Panaseer predicts SEC reports could see up to 2600 NIST mentions
Cybersecurity firm Panaseer has released a new analysis predicting a significant rise in mentions of the National Institute of Standards and Technology (NIST) in annual reports to the Securities and Exchange Commission (SEC). According to Panaseer's study, such mentions have already surged twelvefold in the first five months of 2024 compared to the same period in 2023. This increase is attributed to new SEC rules that came into effect in December 2023, mandating greater disclosure of cybersecurity postures in annual reports and filings.
From January to May 2024, there were 1,327 filings mentioning NIST, compared to just 110 during the same period in 2023. Panaseer projects that the number of such filings could reach up to 2,600 by the end of the year, representing a more than 20-fold increase. The dramatic rise underscores the growing emphasis on cybersecurity risk management in the regulatory landscape and points to increased scrutiny that Chief Information Security Officers (CISOs) will face.
Nick Lines, Security Evangelist at Panaseer, commented on the implications of the new SEC regulations: "The SEC's regulations will provide greater transparency, which is a positive step towards giving investors the full picture of an organisation's cyber risk posture. However, organisations must remember that the accuracy of these reports is critical. Cyberattacks are a fact of life for listed businesses. Still, companies have previously reported zero material cybersecurity threats across an entire year, and there have only been 24 filings thus far in the year, which stretches belief. CISOs are in a delicate position: while investors will be put off by a poor cyber risk posture, the SEC will come down hard on inaccurate reports. Either way, CISOs will be in the firing line."
The new SEC mandates require companies to include detailed information about their cybersecurity risk management practices and any material cybersecurity incidents in their periodic reports. This consists of the annual 10-K filings, which now need to detail cybersecurity strategy, board oversight, and the management's role in cyber governance, and the 8-K filings, which must disclose any incidents within four days of determining their materiality.
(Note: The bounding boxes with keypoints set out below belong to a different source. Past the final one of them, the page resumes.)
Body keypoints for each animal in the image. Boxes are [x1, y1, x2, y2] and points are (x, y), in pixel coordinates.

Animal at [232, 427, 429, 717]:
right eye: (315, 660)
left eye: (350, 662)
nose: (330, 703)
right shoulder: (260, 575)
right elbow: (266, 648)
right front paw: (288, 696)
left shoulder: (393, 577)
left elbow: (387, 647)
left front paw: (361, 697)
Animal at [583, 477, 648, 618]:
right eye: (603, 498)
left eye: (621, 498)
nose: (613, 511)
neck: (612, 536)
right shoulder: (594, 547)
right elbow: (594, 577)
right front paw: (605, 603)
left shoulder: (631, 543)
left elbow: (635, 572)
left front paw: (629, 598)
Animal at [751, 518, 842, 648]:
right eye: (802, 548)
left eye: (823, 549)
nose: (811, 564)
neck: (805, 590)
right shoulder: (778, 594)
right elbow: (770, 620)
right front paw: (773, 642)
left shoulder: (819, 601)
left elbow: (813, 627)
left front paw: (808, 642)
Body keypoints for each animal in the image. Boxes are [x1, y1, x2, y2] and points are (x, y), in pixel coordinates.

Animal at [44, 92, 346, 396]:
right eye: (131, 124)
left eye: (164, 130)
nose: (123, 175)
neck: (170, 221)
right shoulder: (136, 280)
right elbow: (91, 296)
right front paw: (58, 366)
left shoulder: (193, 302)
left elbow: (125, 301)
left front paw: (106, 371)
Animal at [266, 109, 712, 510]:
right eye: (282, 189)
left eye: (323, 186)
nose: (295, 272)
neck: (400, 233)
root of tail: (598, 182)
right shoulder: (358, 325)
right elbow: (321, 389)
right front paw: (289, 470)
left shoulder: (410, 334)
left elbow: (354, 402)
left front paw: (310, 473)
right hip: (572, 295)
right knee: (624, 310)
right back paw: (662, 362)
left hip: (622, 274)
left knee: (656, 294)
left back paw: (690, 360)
The increased reporting burden and the potential for legal action highlight the need for precise and reliable assessments of cybersecurity postures. Timothy G. Brown, CISO of SolarWinds, was recently charged by the SEC for fraud and internal control failures related to cybersecurity risks, serving as a cautionary tale for CISOs and their organisations. Accurate statements will require a thorough understanding of the cybersecurity landscape and the capability to translate this into investor and regulatory language.
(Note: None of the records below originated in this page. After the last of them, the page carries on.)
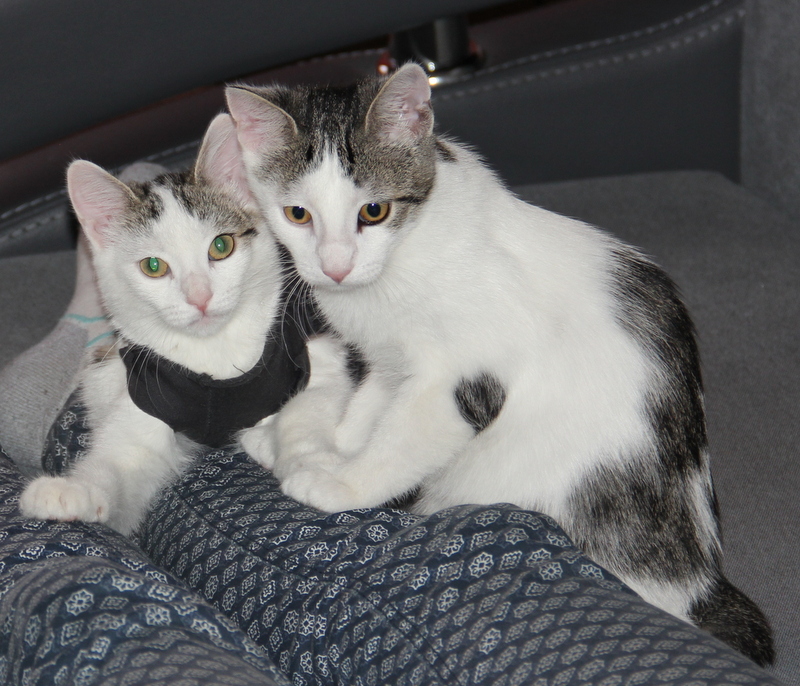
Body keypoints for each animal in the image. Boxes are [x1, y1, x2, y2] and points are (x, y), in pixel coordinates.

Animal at [19, 113, 308, 536]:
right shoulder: (144, 395)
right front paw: (71, 492)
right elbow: (122, 461)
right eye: (153, 266)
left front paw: (277, 442)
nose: (200, 296)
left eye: (221, 246)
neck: (213, 353)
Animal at [228, 64, 774, 666]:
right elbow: (370, 409)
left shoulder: (465, 372)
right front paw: (319, 445)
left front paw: (341, 484)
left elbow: (402, 438)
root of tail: (696, 583)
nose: (336, 267)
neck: (402, 255)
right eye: (297, 214)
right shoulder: (390, 363)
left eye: (374, 211)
Jonathan Gill, CEO of Panaseer, advocates for robust and comprehensive security management tools: "As the regulatory landscape becomes increasingly complex, CISOs are getting caught in the crossfire. Yet while Business Intelligence and analytics tools have been commonplace in finance, sales, and leadership for decades, CISOs are left to rely on data from disparate tools with no single, trusted view. They're forced to work with one hand tied behind their back, and the Sword of Damocles dangling over their heads. As the stakes keep getting higher, CISOs need a system of record they can trust to ensure they are reporting accurately and in good faith."
Gill emphasises the necessity of having a unified and transparent view of every asset within the organisation, understanding its ownership, and responsibility for its security. This contextually rich data enables CISOs to quantify risk, address security gaps, and communicate effectively with the board and ERM team. Such a comprehensive approach can assist in building a culture of accountability and provide a reliable foundation for regulatory filings and investor communications.
Panaseer recommends that CISOs focus on ensuring oversight and assurance over their security tools, confirming they are operational and effective across all assets. This approach will help produce accurate reports that reflect the organisation's true cybersecurity posture, mitigate the risk of legal repercussions, and foster trust with investors.